[Job]
Each line of the records below that holds "apply" should be returned.

BEGIN Task inputs

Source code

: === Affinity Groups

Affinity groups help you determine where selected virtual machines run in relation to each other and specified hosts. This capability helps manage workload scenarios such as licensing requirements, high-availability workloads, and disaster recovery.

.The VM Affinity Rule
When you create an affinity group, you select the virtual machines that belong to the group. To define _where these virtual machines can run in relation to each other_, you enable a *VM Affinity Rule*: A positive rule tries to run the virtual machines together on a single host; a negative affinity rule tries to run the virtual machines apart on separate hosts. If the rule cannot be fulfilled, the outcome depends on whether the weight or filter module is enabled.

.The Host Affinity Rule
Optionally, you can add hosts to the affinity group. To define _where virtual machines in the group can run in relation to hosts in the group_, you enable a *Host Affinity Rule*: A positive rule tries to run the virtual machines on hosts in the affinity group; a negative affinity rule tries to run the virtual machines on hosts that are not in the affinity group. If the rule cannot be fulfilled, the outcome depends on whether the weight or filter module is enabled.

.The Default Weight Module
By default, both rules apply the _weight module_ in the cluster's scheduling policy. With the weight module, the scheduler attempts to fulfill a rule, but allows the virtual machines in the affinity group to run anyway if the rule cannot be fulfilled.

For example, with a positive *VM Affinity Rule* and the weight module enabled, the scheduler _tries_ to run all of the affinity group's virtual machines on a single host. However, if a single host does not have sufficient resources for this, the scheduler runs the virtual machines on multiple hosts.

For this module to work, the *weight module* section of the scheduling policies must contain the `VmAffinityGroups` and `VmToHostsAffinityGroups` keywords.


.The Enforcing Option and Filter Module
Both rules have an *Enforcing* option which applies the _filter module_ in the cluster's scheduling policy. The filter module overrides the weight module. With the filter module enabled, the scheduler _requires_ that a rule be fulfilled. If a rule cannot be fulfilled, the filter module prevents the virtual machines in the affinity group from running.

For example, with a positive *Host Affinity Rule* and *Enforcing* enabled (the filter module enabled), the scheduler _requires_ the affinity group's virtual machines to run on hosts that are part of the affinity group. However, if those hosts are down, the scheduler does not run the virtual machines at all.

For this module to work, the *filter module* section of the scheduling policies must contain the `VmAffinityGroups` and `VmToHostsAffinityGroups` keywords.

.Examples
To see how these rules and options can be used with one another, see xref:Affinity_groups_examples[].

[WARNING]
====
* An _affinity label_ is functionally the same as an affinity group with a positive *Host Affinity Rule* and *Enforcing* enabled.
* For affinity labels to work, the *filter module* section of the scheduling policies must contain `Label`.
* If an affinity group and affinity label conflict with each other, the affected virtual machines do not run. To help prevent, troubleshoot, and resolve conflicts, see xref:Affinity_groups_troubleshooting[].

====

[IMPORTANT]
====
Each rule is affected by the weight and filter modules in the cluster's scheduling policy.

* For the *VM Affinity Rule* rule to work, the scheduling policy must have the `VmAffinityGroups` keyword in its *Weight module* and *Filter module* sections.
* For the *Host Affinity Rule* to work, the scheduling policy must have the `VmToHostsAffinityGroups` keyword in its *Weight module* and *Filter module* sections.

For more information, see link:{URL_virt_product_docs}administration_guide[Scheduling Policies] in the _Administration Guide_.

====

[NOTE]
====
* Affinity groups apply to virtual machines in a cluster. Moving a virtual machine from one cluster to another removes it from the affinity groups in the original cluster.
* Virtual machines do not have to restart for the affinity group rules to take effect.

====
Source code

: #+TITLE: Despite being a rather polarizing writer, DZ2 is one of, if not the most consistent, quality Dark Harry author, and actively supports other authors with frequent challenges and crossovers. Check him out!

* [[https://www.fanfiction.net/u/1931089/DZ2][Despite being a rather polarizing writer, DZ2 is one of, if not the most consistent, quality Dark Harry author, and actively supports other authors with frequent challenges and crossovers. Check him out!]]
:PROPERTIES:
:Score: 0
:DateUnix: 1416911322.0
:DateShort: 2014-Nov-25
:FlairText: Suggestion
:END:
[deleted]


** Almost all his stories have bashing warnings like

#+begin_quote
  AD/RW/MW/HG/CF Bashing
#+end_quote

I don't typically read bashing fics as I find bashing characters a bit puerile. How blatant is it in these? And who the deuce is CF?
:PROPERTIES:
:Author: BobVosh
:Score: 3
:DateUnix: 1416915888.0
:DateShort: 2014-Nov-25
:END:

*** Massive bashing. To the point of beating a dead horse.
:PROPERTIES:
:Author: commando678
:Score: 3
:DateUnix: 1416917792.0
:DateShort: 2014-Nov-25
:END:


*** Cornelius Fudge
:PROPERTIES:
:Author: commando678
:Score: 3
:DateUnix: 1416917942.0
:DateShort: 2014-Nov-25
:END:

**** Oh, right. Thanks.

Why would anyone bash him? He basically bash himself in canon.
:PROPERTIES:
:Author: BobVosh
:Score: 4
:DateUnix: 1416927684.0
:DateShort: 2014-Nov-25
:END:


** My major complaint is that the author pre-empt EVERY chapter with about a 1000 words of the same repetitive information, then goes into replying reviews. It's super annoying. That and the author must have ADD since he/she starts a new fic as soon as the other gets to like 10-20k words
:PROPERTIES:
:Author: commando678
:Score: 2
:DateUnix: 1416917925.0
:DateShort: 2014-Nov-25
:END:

END Task inputs

[Solution to this task]
By default, both rules apply the _weight module_ in the cluster's scheduling policy. With the weight module, the scheduler attempts to fulfill a rule, but allows the virtual machines in the affinity group to run anyway if the rule cannot be fulfilled.
* Affinity groups apply to virtual machines in a cluster. Moving a virtual machine from one cluster to another removes it from the affinity groups in the original cluster.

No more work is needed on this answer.